After all these pre-processing steps, we can now compare country results for all summer games in the period 2000-2016.

Note that for better visualization of the many countries with a small number of medals, an \(\sqrt{}\)-transform of the y-axis is used.

Finally, we can use the `gganimate`

package to visualize
the dependence of the total number of medals won in the summer games
1960-2016 as a function of GDP per capita.

As before a \(\sqrt{}\)-transform of the y-axis is used for better visualization. One interesting observation we see from the animation is that the home-country of the Olympics always appears to do well in the following Olympics. Also note that the 1980 and 1984 were special due to boycotts. With respect to the top-5 nations it is also worth noticing that China, due to protests against the participation of Taiwan, did not participate in the Olympics 1956-1980. Furthermore, up to 1988 the team denoted “Germany” in the animation consists of the combined number of medals of “East Germany” and “West Germany”.

### Fun with Flags

Update: After being made aware of the concurrent blog
entry by Philippe
Massicotte on how to visualize the Rio medal table using the
`ggflags`

package, the above gapminder visualization can
easily be extended to use flags instead of nation names. As the
`ggflags`

package only contains the flags of currently
existing countries we start the visualization in 1990. For better
visability we also add the trajectory of each nation.

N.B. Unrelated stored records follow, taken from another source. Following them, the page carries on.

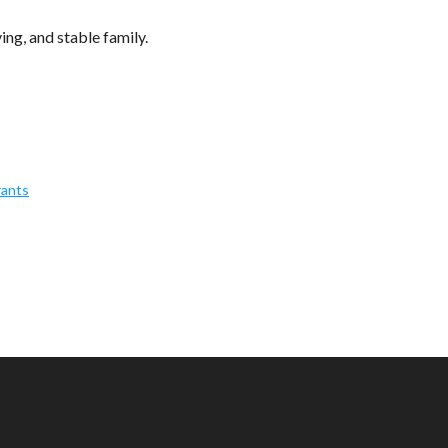
ving, and stable family.
rants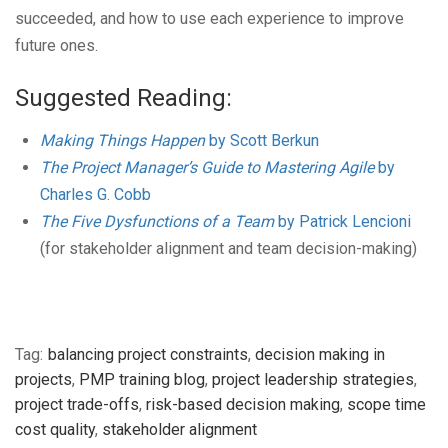
succeeded, and how to use each experience to improve
future ones.
Suggested Reading:
Making Things Happen
by Scott Berkun
The Project Manager’s Guide to Mastering Agile
by
Charles G. Cobb
The Five Dysfunctions of a Team
by Patrick Lencioni
(for stakeholder alignment and team decision-making)
Tag:
balancing project constraints
,
decision making in
projects
,
PMP training blog
,
project leadership strategies
,
project trade-offs
,
risk-based decision making
,
scope time
cost quality
,
stakeholder alignment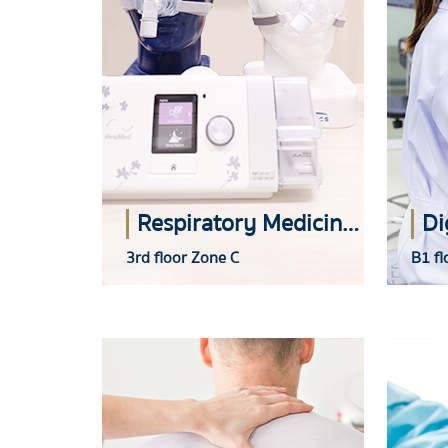
Respiratory Medicine Center
3rd floor Zone C
B1 fl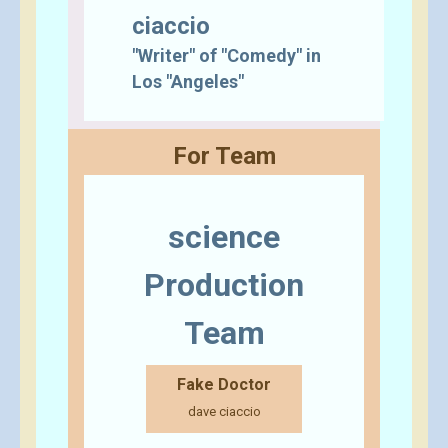
ciaccio
"Writer" of "Comedy" in
Los "Angeles"
For Team
science
Production
Team
Fake Doctor
dave ciaccio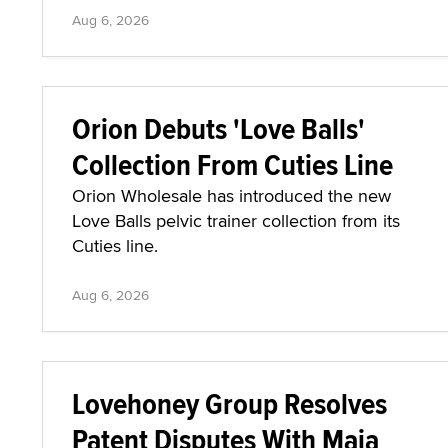
Aug 6, 2026
Orion Debuts 'Love Balls'
Collection From Cuties Line
Orion Wholesale has introduced the new
Love Balls pelvic trainer collection from its
Cuties line.
Aug 6, 2026
Lovehoney Group Resolves
Patent Disputes With Maia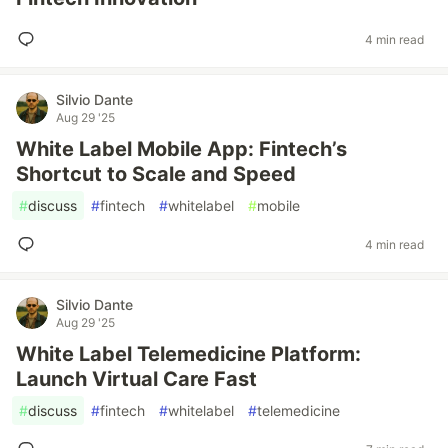
4 min read
Silvio Dante
Aug 29 '25
White Label Mobile App: Fintech’s
Shortcut to Scale and Speed
#
discuss
#
fintech
#
whitelabel
#
mobile
4 min read
Silvio Dante
Aug 29 '25
White Label Telemedicine Platform:
Launch Virtual Care Fast
#
discuss
#
fintech
#
whitelabel
#
telemedicine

### Number of Medals per Population

To see the medal tables in a different light, we instead visualize a
quantity relative to the number of medals per population. To enable
cross-year comparisons we therefore compute the following index for each
country and olympic summer games: \[
\frac{\text{Fraction of All Medals the Country got in that
Year}}{\text{Population in the Country that Year}} \times 10^6.
\] We shall call this index a country’s fraction of all medals
per million population. A similar animation as above, now with
logarithmic y-axis, illustrates the dynamics. To provide
**evidence supported neighbour mocking**, we highlight the
position of the three Nordic countries (Denmark, Sweden and Norway).

Jamaica, Bahamas and Grenada appear to do reasonably well lately compared to their population size. However, more more important - did you noticed the position of Denmark at the 2016 games in Rio?